> **PAGE EXCERPT**
+ + +
What’s the date of this release? There was a similar release a few months ago and I’m curious if I need to again reset my account.

ycombinatrix|5 months ago

I switched to Emby already. Much better experience imo. External player support is great.

BowBun|5 months ago

Not necessarily related, but I'll take the opportunity to share my dislike of this company. Like others, they built a loyal following around a set of features provided, no questions asked, to stream your content to your own devices.

Over the last couple of years, Plex has continued to strip functionality, add paywalls, make deals with publishing companies, and take other actions that firmly put them in the 'enshittifaction' phase. They've capitalized on the community that gave them their success, so I've cashed out as well.

At this point there is little need for those of us with some technical ability to use this software and all the bloat that comes with it. Jellyfin[1] is an excellent alternative that I've fully switched over to this last year. I will not let a company take ownership of my media library, ever.

[1] https://jellyfin.org/

johnbellone|5 months ago

I have a “lifetime pass”. I’ve noticed some of these “features” creeping into the ecosystem (bloat), but I haven’t actually seen any stripped functionality. For the most part, it works as advertised.

That being said, a lot of my mates are moving to Jellyfin. Nothing but good things from them.

magicalhippo|5 months ago

I like Jellyfin, but I keep using Plex for two reasons.

First is subtitle support is quite limited in comparison. It fails more often than it works for me.

Second is the lack of skipping.

This is with the Android TV client, haven't really tried the others.

vlovich123|5 months ago

One thing I'll note is that while I've found every device surface I've come across has a Plex app, that isn't true of Jellyfin. YMMV.

vachina|5 months ago

They removed mobile device playback rights from users who paid for this feature specifically. Nobody in their right mind will do business with Plex.

gchamonlive|5 months ago

Do I still need to mess with filenames in order to have jellyfin pick them up to create the library?

vladmk|5 months ago

unfortunately things like this happen a lot more than they should

princevegeta89|5 months ago

I have been using Jellyfin for two years now. I am yet another happy user with no issues. I am happy that all my data is secure and there is nothing shady to happen.

It was not surprising when Plex had a huge investment coming from VCs who might as well just be connected to the movie industry and Hollywood as a whole, when they committed the act of banning Hetzner and all of their data centers.

They also had slowly become just another low quality streaming service like Tubi or IMDb with really low quality content being pushed down onto the homepage and actually keeping your own media hidden somewhere in the submenus. With their updates they threw the entire UX upside down.

Plex has the most mature platform to be frank. But I am happy I jumped ship as soon as I saw their predatory practices. They are not going to stop.

blactuary|5 months ago

I have never had any of their streaming content pushed onto my homepage nor had my own media hidden in submenus. I don't see anything but my own media

draxter65|5 months ago

You have to be a fool to use Plex, not only you are pirating, but also relying on a 3rd party company to handle your authentication. They already got hacked multiple times, only a matter of time till there is some copyright law enforcement event too.

If you really have to do it, use Emby or Jellyfin. At least those options are fully self hosted.

paulryanrogers|5 months ago

Plex has their own streaming-with-ads. And one can load it with whatever you want, including home movies or DVD backups.
+ + +
> **WORK REQUEST A**
Write out the stretch of the comment thread about Plex from "vladmk|5 months ago" through "their data centers.".
+ + +
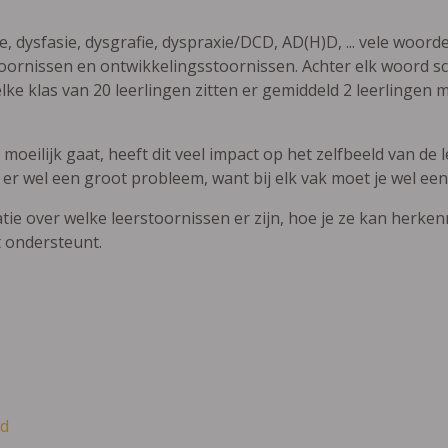
ie, dysfasie, dysgrafie, dyspraxie/DCD, AD(H)D, ... vele woor
ornissen en ontwikkelingsstoornissen. Achter elk woord sch
elke klas van 20 leerlingen zitten er gemiddeld 2 leerlingen 
oeilijk gaat, heeft dit veel impact op het zelfbeeld van de le
 er wel een groot probleem, want bij elk vak moet je wel een
atie over welke leerstoornissen er zijn, hoe je ze kan herke
t ondersteunt.
d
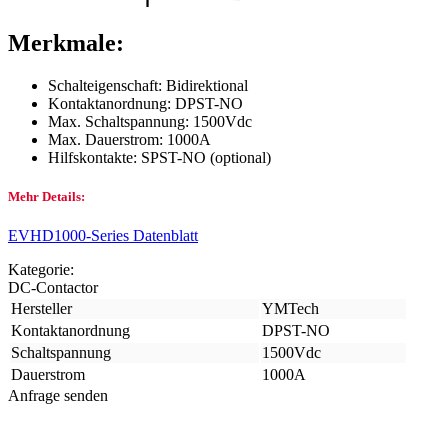
Merkmale:
Schalteigenschaft: Bidirektional
Kontaktanordnung: DPST-NO
Max. Schaltspannung: 1500Vdc
Max. Dauerstrom: 1000A
Hilfskontakte: SPST-NO (optional)
Mehr Details:
EVHD1000-Series Datenblatt
Kategorie:
DC-Contactor
Hersteller
YMTech
Kontaktanordnung
DPST-NO
Schaltspannung
1500Vdc
Dauerstrom
1000A
Anfrage senden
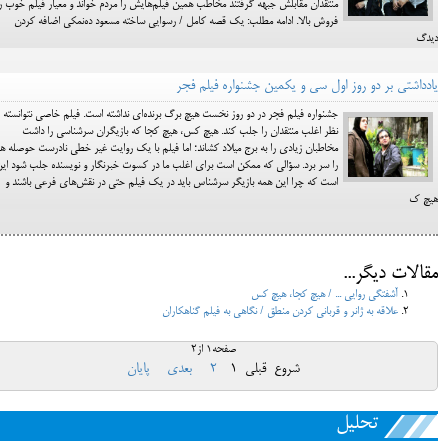
منتقدان مقابلش جبهه گرفتند مخاطب همین فیلم‌هایش را مردم خواند و معیار فیلم خوب را
فروش بالا. ادامه مطلب: یک قصه کامل / رسوایی ساخته مسعود ده‌نمکی اضافه کردن
دیدگ
یادداشتی بر دو روز اول سی و یکمین جشنواره فیلم فجر
جشنواره فیلم فجر در دو روز نخست هیچ برگ برنده‌ای نداشته است. فیلم خاصی نتوانسته
نظر اغلب منتقدان را جلب کند. هیچ کس، هیچ کجا که بازیگران سرشناسی را داشت
مخاطبان زیادی را به برج میلاد کشاند؛ اما فیلم با یک روایت غیر خطی نادرست حوصله ه
را سر برد. سؤالی که ممکن است برای اغلب ما در کسوت خبرنگار و نویسنده جلب شود ای
است که چرا این همه بازیگر سرشناس باید در یک فیلم حتی در نقش‌های فرعی باشند و
هیچ ک
مقالات دیگر...
آشفتگی روایی ... / هیچ کجا، هیچ کس
علاقه به ژانر و قربانی کردن منطق / نگاهی به فیلم گناهکاران
صفحه1 از2
شروع
قبلی
1
2
بعدی
پایان
تحلیل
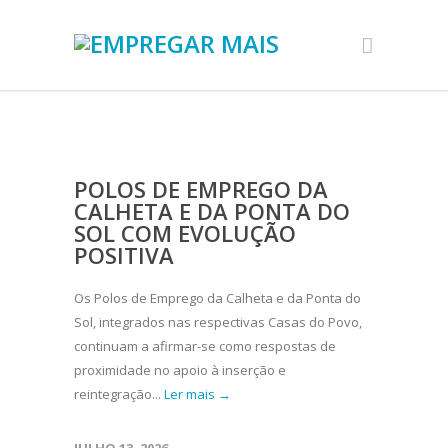
POLOS DE EMPREGO DA
CALHETA E DA PONTA DO
SOL COM EVOLUÇÃO
POSITIVA
Os Polos de Emprego da Calheta e da Ponta do
Sol, integrados nas respectivas Casas do Povo,
continuam a afirmar-se como respostas de
proximidade no apoio à inserção e
reintegração...
Ler mais →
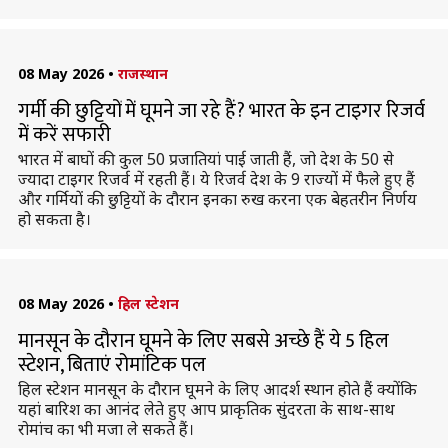
08 May 2026
•
राजस्थान
गर्मी की छुट्टियों में घूमने जा रहे हैं? भारत के इन टाइगर रिजर्व
में करें सफारी
भारत में बाघों की कुल 50 प्रजातियां पाई जाती हैं, जो देश के 50 से
ज्यादा टाइगर रिजर्व में रहती हैं। ये रिजर्व देश के 9 राज्यों में फैले हुए हैं
और गर्मियों की छुट्टियों के दौरान इनका रुख करना एक बेहतरीन निर्णय
हो सकता है।
08 May 2026
•
हिल स्टेशन
मानसून के दौरान घूमने के लिए सबसे अच्छे हैं ये 5 हिल
स्टेशन, बिताएं रोमांटिक पल
हिल स्टेशन मानसून के दौरान घूमने के लिए आदर्श स्थान होते हैं क्योंकि
यहां बारिश का आनंद लेते हुए आप प्राकृतिक सुंदरता के साथ-साथ
रोमांच का भी मजा ले सकते हैं।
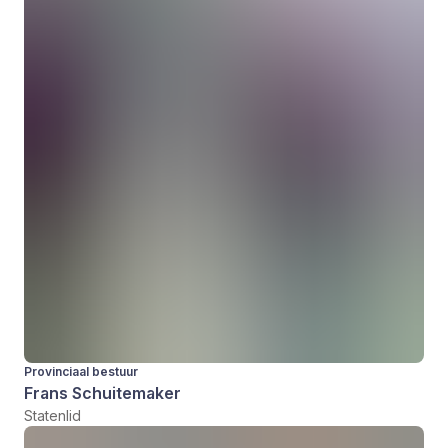
Provinciaal bestuur
Frans Schuitemaker
Statenlid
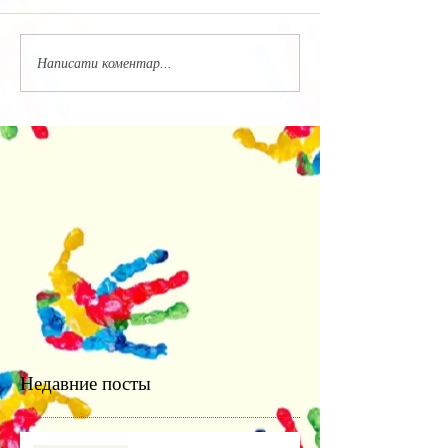
Написати коментар...
Недавние посты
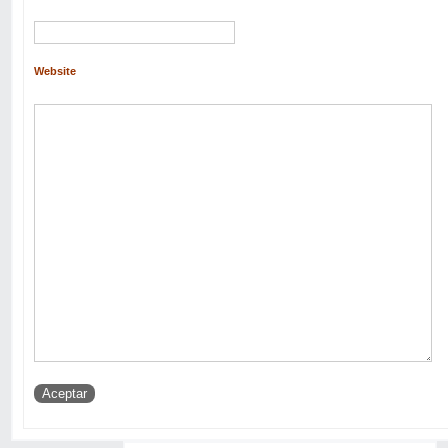
Website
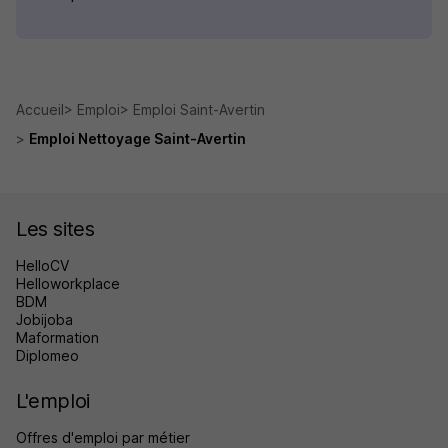
Accueil
Emploi
Emploi Saint-Avertin
Emploi Nettoyage Saint-Avertin
Les sites
HelloCV
Helloworkplace
BDM
Jobijoba
Maformation
Diplomeo
L'emploi
Offres d'emploi par métier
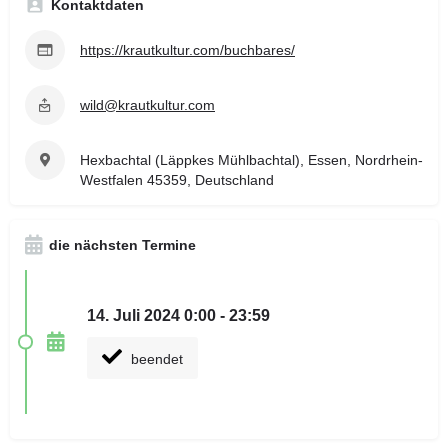
Kontaktdaten
https://krautkultur.com/buchbares/
wild@krautkultur.com
Hexbachtal (Läppkes Mühlbachtal), Essen, Nordrhein-
Westfalen 45359, Deutschland
die nächsten Termine
14. Juli 2024 0:00 - 23:59
beendet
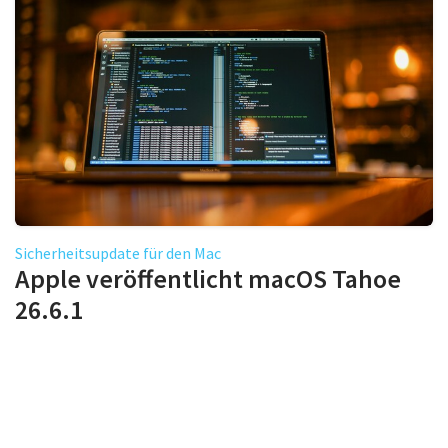
Sicherheitsupdate für den Mac
Apple veröffentlicht macOS Tahoe
26.6.1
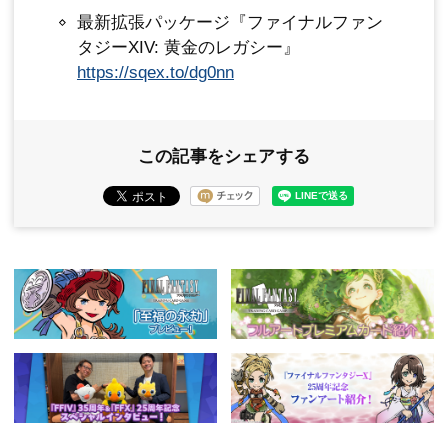
最新拡張パッケージ『ファイナルファン
タジーXIV: 黄金のレガシー』
https://sqex.to/dg0nn
この記事をシェアする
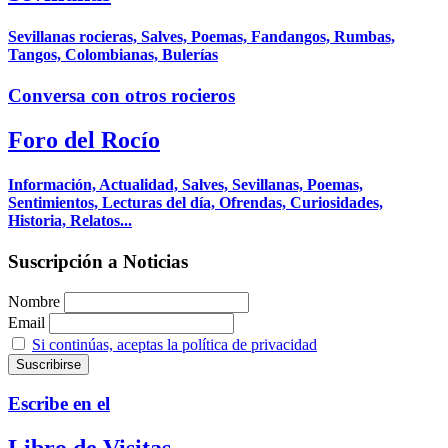
Sevillanas rocieras, Salves, Poemas, Fandangos, Rumbas,
Tangos, Colombianas, Bulerías
Conversa con otros rocieros
Foro del Rocío
Información, Actualidad, Salves, Sevillanas, Poemas,
Sentimientos, Lecturas del día, Ofrendas, Curiosidades,
Historia, Relatos...
Suscripción a Noticias
Nombre
Email
Si continúas, aceptas la política de privacidad
Escribe en el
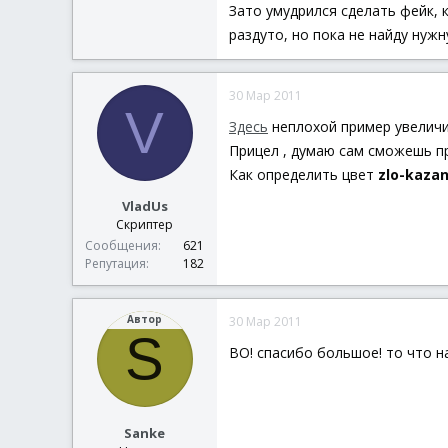
Зато умудрился сделать фейк, 
раздуто, но пока не найду нужн
30 Мар 2011
V
Здесь
неплохой пример увеличи
Прицел , думаю сам сможешь пр
Как определить цвет
zlo-kaza
VladUs
Скриптер
Сообщения
621
Репутация
182
Автор
30 Мар 2011
S
ВО! спасибо большое! то что н
Sanke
+ + +
> **WORK REQUEST B**
Edit the stretch of the records from the start through the line containing "Anfrage senden" by changing "Dauerstrom" to "Nennstrom" everywhere it appears, keeping everything else the same. Return only that stretch, without the pictures.

> **RESULT A**
vladmk|5 months ago

unfortunately things like this happen a lot more than they should

princevegeta89|5 months ago

I have been using Jellyfin for two years now. I am yet another happy user with no issues. I am happy that all my data is secure and there is nothing shady to happen.

It was not surprising when Plex had a huge investment coming from VCs who might as well just be connected to the movie industry and Hollywood as a whole, when they committed the act of banning Hetzner and all of their data centers.

> **RESULT B**
ie, dysfasie, dysgrafie, dyspraxie/DCD, AD(H)D, ... vele woor
ornissen en ontwikkelingsstoornissen. Achter elk woord sch
elke klas van 20 leerlingen zitten er gemiddeld 2 leerlingen 
oeilijk gaat, heeft dit veel impact op het zelfbeeld van de le
 er wel een groot probleem, want bij elk vak moet je wel een
atie over welke leerstoornissen er zijn, hoe je ze kan herke
t ondersteunt.
d
Merkmale:
Schalteigenschaft: Bidirektional
Kontaktanordnung: DPST-NO
Max. Schaltspannung: 1500Vdc
Max. Nennstrom: 1000A
Hilfskontakte: SPST-NO (optional)
Mehr Details:
EVHD1000-Series Datenblatt
Kategorie:
DC-Contactor
Hersteller
YMTech
Kontaktanordnung
DPST-NO
Schaltspannung
1500Vdc
Nennstrom
1000A
Anfrage senden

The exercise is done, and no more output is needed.